Work instruction: Could the data below be copied exactly, minus the pictures?

The data:
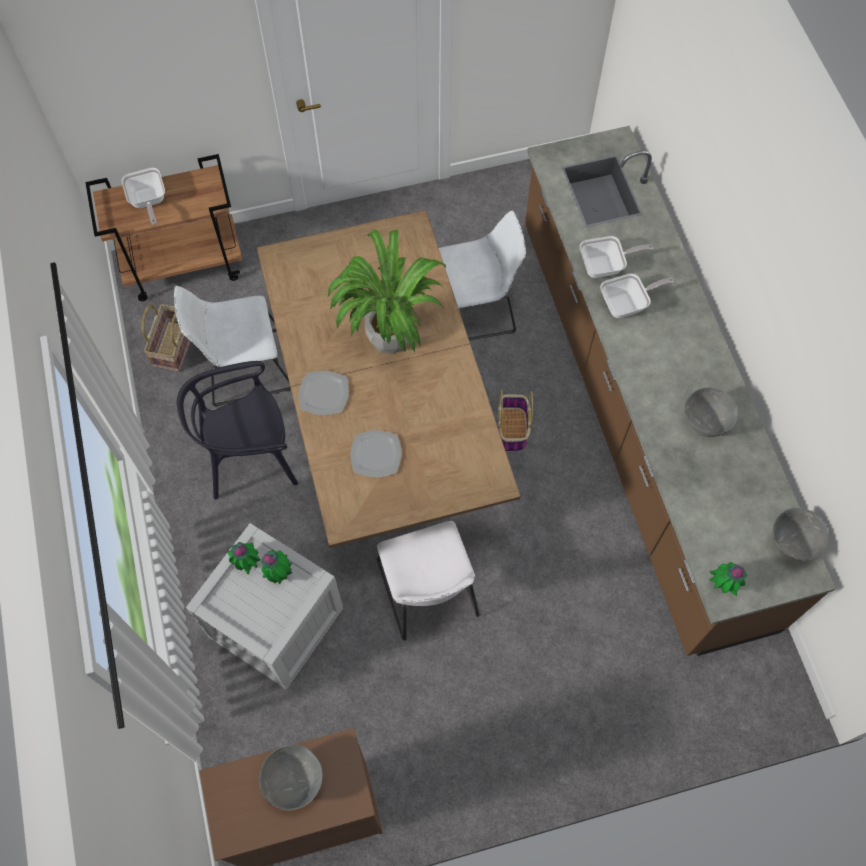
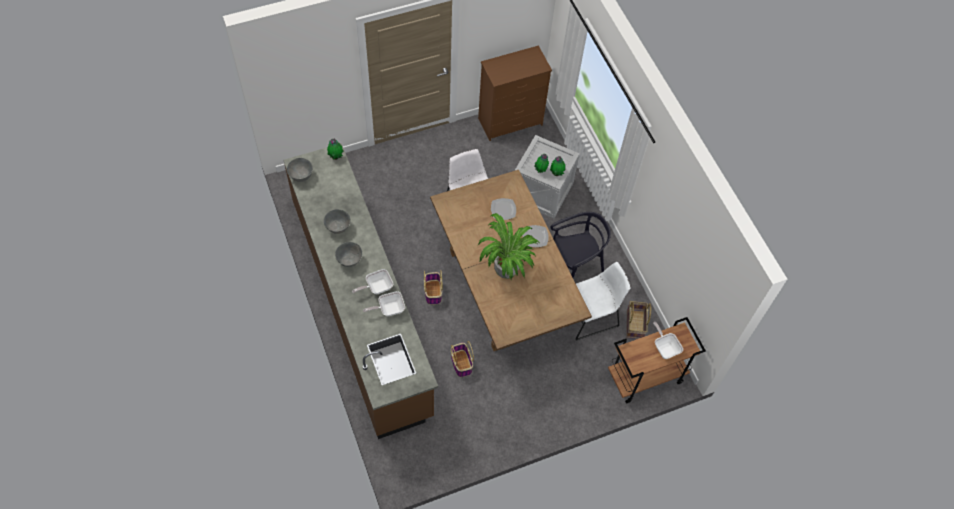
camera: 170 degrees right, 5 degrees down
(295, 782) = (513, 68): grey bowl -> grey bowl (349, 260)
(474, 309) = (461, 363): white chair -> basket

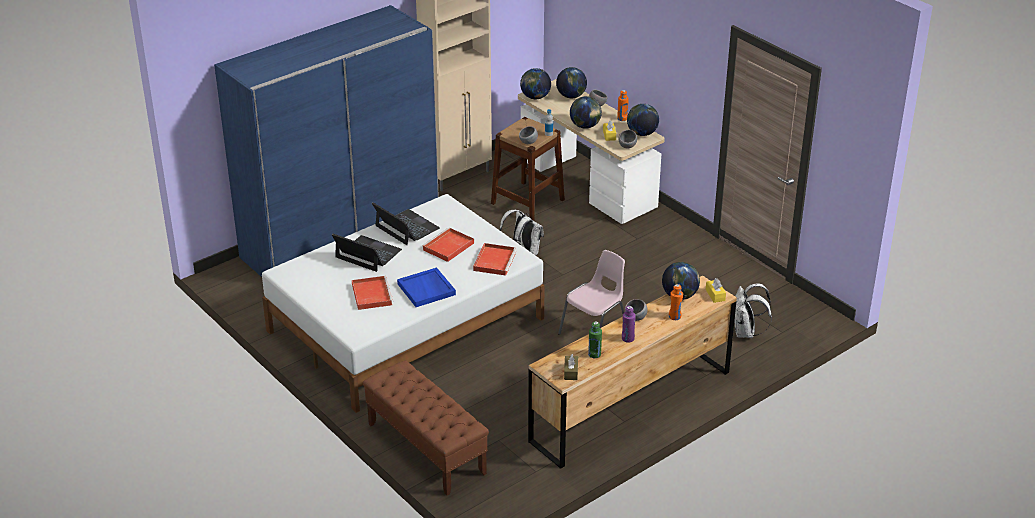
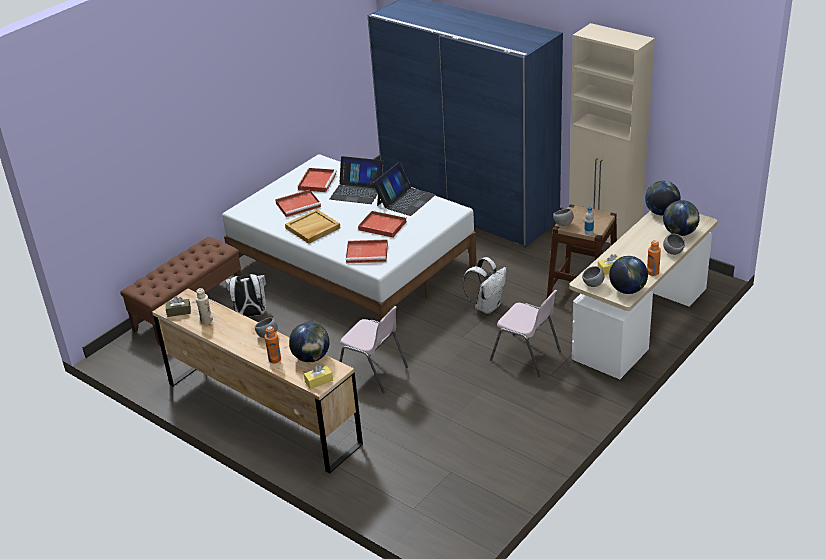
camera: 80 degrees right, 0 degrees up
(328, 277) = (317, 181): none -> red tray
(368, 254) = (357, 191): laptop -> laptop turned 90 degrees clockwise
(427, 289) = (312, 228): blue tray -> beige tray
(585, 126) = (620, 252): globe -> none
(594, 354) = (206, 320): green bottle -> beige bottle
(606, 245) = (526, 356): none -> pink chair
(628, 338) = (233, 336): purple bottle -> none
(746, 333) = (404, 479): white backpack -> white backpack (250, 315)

Answer space:
camera: 170 degrees right, 5 degrees down
(295, 782) = (513, 68): grey bowl -> grey bowl (349, 260)
(474, 309) = (461, 363): white chair -> basket

camera: 80 degrees right, 0 degrees up
(328, 277) = (317, 181): none -> red tray
(368, 254) = (357, 191): laptop -> laptop turned 90 degrees clockwise
(427, 289) = (312, 228): blue tray -> beige tray
(585, 126) = (620, 252): globe -> none
(594, 354) = (206, 320): green bottle -> beige bottle
(606, 245) = (526, 356): none -> pink chair
(628, 338) = (233, 336): purple bottle -> none
(746, 333) = (404, 479): white backpack -> white backpack (250, 315)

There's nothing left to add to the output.